— BEGIN Data —

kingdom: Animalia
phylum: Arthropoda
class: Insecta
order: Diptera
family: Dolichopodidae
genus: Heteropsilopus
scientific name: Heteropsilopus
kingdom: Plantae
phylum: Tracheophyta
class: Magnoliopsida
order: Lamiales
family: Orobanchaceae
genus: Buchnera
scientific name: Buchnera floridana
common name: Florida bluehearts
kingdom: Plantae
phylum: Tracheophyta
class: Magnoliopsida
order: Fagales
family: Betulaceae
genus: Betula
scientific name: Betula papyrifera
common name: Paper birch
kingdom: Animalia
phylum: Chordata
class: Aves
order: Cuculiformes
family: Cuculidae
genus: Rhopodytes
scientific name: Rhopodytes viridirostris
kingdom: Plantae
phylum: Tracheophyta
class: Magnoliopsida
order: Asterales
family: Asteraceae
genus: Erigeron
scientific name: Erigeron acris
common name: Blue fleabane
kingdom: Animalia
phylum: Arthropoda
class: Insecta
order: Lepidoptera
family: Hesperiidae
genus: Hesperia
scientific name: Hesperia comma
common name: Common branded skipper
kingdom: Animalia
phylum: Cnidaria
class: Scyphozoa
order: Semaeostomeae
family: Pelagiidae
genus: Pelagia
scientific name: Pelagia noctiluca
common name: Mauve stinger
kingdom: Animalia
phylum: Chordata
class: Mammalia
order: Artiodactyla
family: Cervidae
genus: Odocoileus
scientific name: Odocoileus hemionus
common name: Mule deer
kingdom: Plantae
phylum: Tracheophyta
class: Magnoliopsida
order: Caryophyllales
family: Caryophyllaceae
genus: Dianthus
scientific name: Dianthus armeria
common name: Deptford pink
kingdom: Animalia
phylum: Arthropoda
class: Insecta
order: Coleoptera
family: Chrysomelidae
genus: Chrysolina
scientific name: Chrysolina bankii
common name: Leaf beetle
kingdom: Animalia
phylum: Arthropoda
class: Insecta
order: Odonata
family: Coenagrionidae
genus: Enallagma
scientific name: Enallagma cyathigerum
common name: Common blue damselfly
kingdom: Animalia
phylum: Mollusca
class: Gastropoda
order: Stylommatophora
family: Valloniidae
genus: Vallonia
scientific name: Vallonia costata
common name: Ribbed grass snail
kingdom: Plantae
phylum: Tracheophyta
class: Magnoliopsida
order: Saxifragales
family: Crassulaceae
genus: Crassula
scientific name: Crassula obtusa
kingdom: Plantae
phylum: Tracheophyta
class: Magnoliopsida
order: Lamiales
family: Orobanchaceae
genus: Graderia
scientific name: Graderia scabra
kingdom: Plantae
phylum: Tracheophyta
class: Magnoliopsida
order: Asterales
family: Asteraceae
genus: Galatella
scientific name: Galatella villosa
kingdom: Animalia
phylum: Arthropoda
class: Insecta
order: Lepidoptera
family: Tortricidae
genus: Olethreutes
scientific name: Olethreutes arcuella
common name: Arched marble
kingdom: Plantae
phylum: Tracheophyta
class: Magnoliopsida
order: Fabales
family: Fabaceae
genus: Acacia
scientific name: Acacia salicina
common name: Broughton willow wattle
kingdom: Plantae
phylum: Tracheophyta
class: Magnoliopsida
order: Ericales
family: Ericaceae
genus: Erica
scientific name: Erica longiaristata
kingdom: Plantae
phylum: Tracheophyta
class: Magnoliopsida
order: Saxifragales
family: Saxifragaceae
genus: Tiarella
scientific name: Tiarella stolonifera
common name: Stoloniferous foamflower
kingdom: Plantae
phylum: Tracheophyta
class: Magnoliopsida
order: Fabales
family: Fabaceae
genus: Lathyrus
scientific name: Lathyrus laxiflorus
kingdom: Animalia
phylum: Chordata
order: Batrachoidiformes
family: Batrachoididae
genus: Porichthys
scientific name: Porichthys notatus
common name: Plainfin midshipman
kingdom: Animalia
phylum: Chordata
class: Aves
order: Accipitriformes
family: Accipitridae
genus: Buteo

— END Data —

What you need to do: Please lay out the material above as a JSON list of strings, one string per line, from the line with "common name: Florida bluehearts" up to and including the line with "scientific name: Dianthus armeria", leaving out blank lines.

Solution:
[
  "common name: Florida bluehearts",
  "kingdom: Plantae",
  "phylum: Tracheophyta",
  "class: Magnoliopsida",
  "order: Fagales",
  "family: Betulaceae",
  "genus: Betula",
  "scientific name: Betula papyrifera",
  "common name: Paper birch",
  "kingdom: Animalia",
  "phylum: Chordata",
  "class: Aves",
  "order: Cuculiformes",
  "family: Cuculidae",
  "genus: Rhopodytes",
  "scientific name: Rhopodytes viridirostris",
  "kingdom: Plantae",
  "phylum: Tracheophyta",
  "class: Magnoliopsida",
  "order: Asterales",
  "family: Asteraceae",
  "genus: Erigeron",
  "scientific name: Erigeron acris",
  "common name: Blue fleabane",
  "kingdom: Animalia",
  "phylum: Arthropoda",
  "class: Insecta",
  "order: Lepidoptera",
  "family: Hesperiidae",
  "genus: Hesperia",
  "scientific name: Hesperia comma",
  "common name: Common branded skipper",
  "kingdom: Animalia",
  "phylum: Cnidaria",
  "class: Scyphozoa",
  "order: Semaeostomeae",
  "family: Pelagiidae",
  "genus: Pelagia",
  "scientific name: Pelagia noctiluca",
  "common name: Mauve stinger",
  "kingdom: Animalia",
  "phylum: Chordata",
  "class: Mammalia",
  "order: Artiodactyla",
  "family: Cervidae",
  "genus: Odocoileus",
  "scientific name: Odocoileus hemionus",
  "common name: Mule deer",
  "kingdom: Plantae",
  "phylum: Tracheophyta",
  "class: Magnoliopsida",
  "order: Caryophyllales",
  "family: Caryophyllaceae",
  "genus: Dianthus",
  "scientific name: Dianthus armeria"
]